UA physicists have traced the source of extremely high-energy bursts of radiation from deep space back to objects called magnetars, and they’ve pinned down the exact location on a magnetar from which the bursts emerge, solving a decades-old puzzle.
Magnetars are a type of neutron star – the leftover core of a supernova explosion that occurs at the end of a massive star’s life – and are characterized by their intense magnetic fields, said Fulvio Melia, a physics and astronomy professor.
In one-tenth of a second, the bursts produce the equivalent energy output of the sun, said Feryal Ozel, a physics and astronomy professor.
The existence of magnetars was proposed in the early 1990s by Robert Duncan, an astronomer at the University of Texas at Austin, as a possible explanation for the source of the high-energy bursts, according to Duncan’s Web site.
Until now, however, the precise location of the magnetar from which the bursts originate had been a mystery, Ozel said.
“”It’s the frontier of physics,”” she said. “”We are dealing with the densest form of matter in the current universe, and on top of that, we’re dealing with the most energetic phenomena in the current universe.””
Neutron stars pack the mass of one and a half suns into a sphere with the radius the length of Chicago, Melia said.
One teaspoon of neutron star matter weighs as much as Mount Everest, Ozel said.
The stars also spin extremely fast, some executing a full revolution in a few thousandths of a second, Melia said.
With magnetic fields that are more than 100 trillion times stronger than that of Earth, magnetars are home to the highest magnetic fields in the universe, Ozel said.
In a collaboration with two members of NASA’s Marshall Space Flight Center in Huntsville, Ala., Ozel and visiting graduate student Tolga Guver used data from the XXM-Newton Observatory and a computer model to determine the precise origin of the powerful blasts of radiation.
The results of the study, published in the Sept. 20 edition of the Astrophysical Journal Letters, show that the bursts are emitted from small patches on the surfaces of magnetars called magnetic islands, Ozel said.
“”By comparing our theoretical model (to the data), we can say, yes, there is a magnetic island on the neutron star that became activated during this initial phase of the outburst,”” she said.
“”This island extends a few meters below the hard surface of the star, and that’s where the energy is being stored,”” she added.
Now that the precise origins of the high-energy bursts are known, the next step is to determine how or why the bursts occur, Ozel said.
One possibility is that there are earthquakes on the surface of magnetars, Ozel said.

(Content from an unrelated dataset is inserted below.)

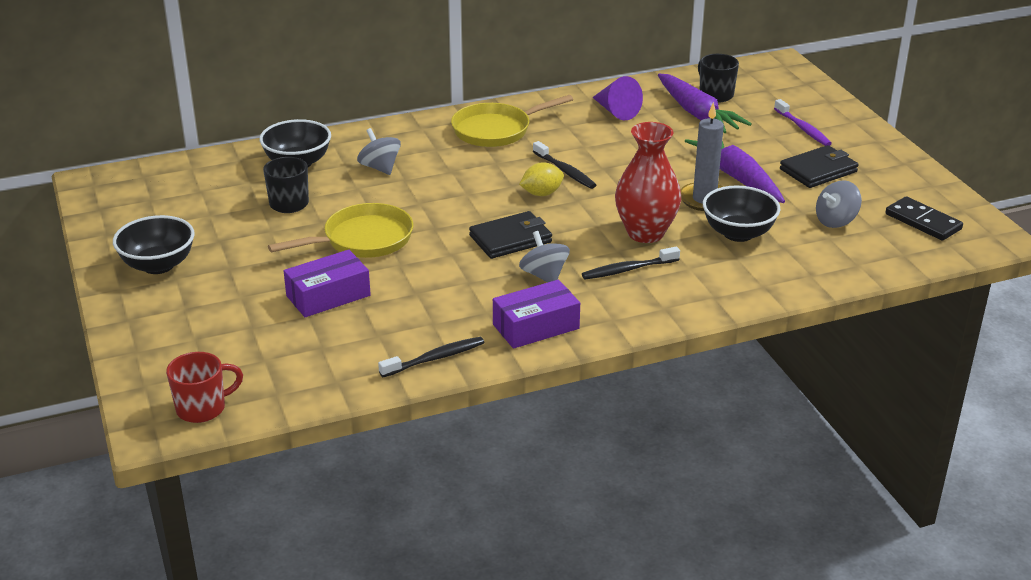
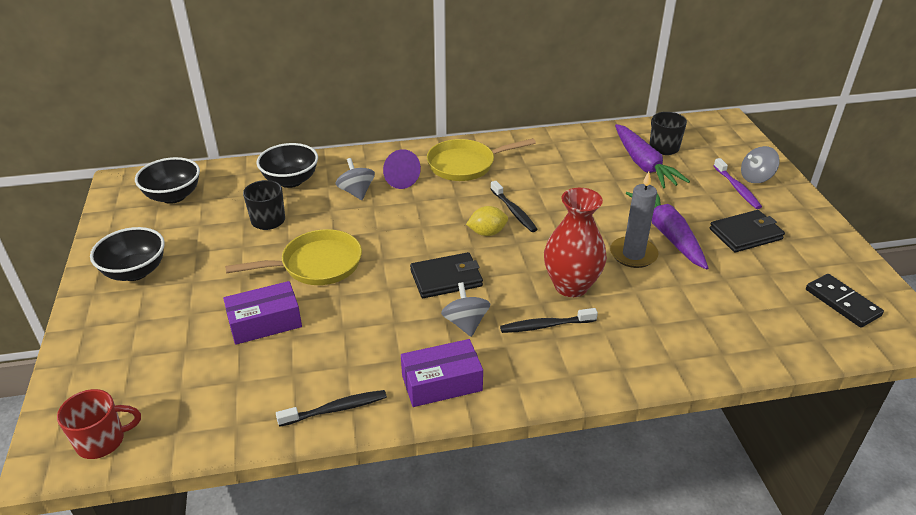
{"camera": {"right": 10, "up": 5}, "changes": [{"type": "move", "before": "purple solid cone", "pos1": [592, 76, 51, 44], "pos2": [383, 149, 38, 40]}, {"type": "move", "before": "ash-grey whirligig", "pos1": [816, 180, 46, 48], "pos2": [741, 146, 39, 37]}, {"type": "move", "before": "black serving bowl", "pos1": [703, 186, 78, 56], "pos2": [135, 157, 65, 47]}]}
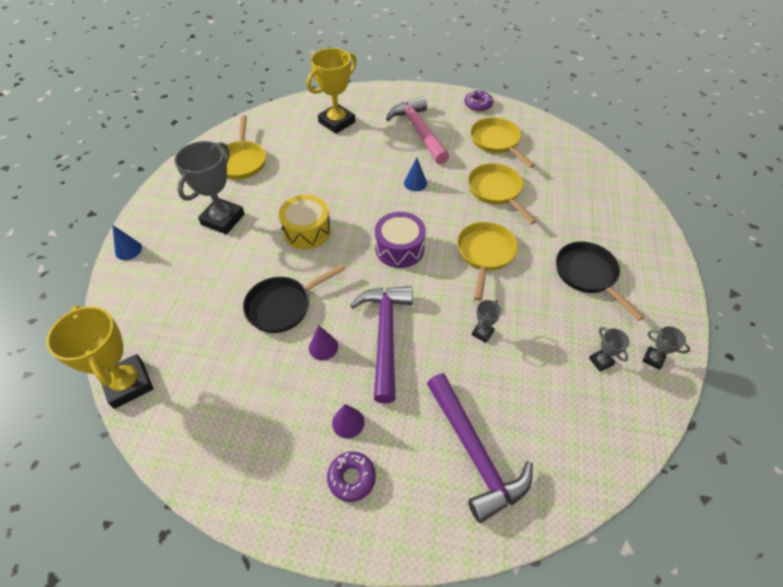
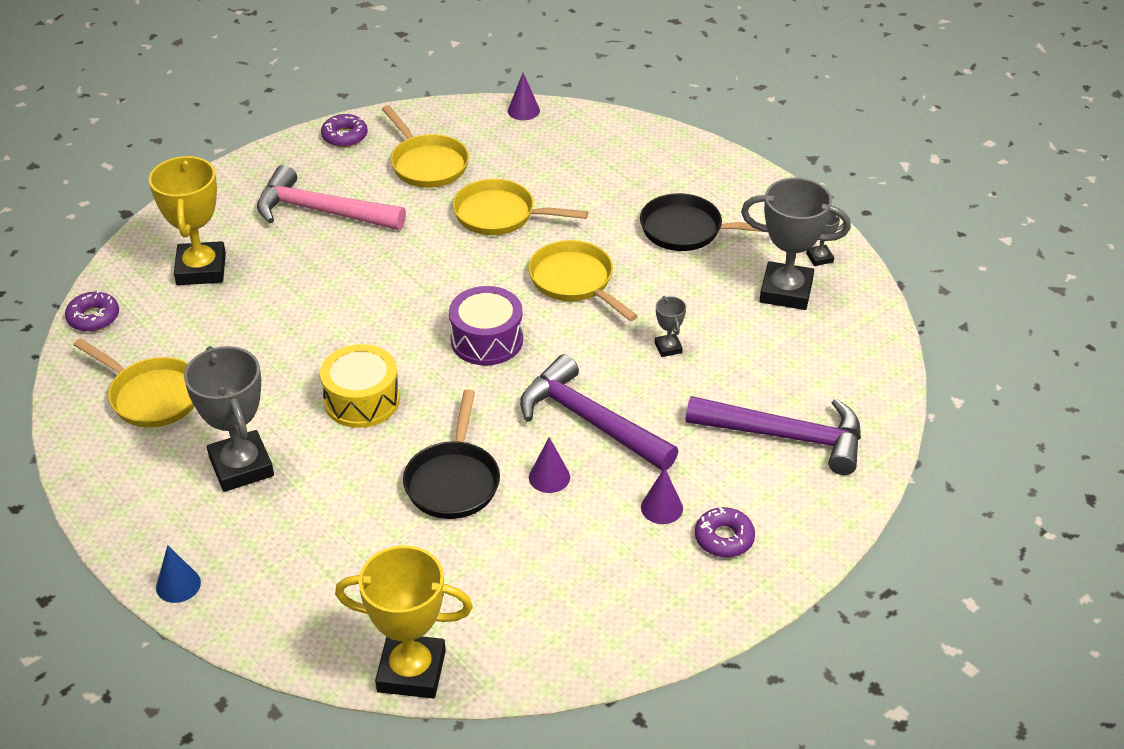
{"camera": {"right": -50, "up": -10}, "changes": [{"type": "rotate", "before": "yellow pan", "pos1": [471, 117, 64, 51], "pos2": [382, 105, 87, 83], "turn": -135}, {"type": "delete", "before": "blue solid cone", "pos1": [404, 157, 23, 34]}, {"type": "resize", "before": "ash-grey trophy", "pos1": [589, 327, 41, 45], "pos2": [741, 178, 110, 132], "scale": 2.2}, {"type": "insert", "after": "purple solid cone", "pos2": [508, 73, 32, 47]}, {"type": "insert", "after": "purple glazed donut", "pos2": [65, 290, 54, 42]}]}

“”These magnetic fields are producing so much stress on the crusts (of the magnetars), at some point it just gives – yields to the stress – and produces this massive earthquake, and you see the ringing of this earthquake for years,”” she said.
While the recent findings involve a magnetar 12 million light years from Earth, the study has implications closer to home.
“”I like to see it as this nice interface between our understanding of the physical world overall, and our understanding of astronomical objects – using one to advance the other,”” Ozel said.
“”It’s a big explosion, and explosions are fun.””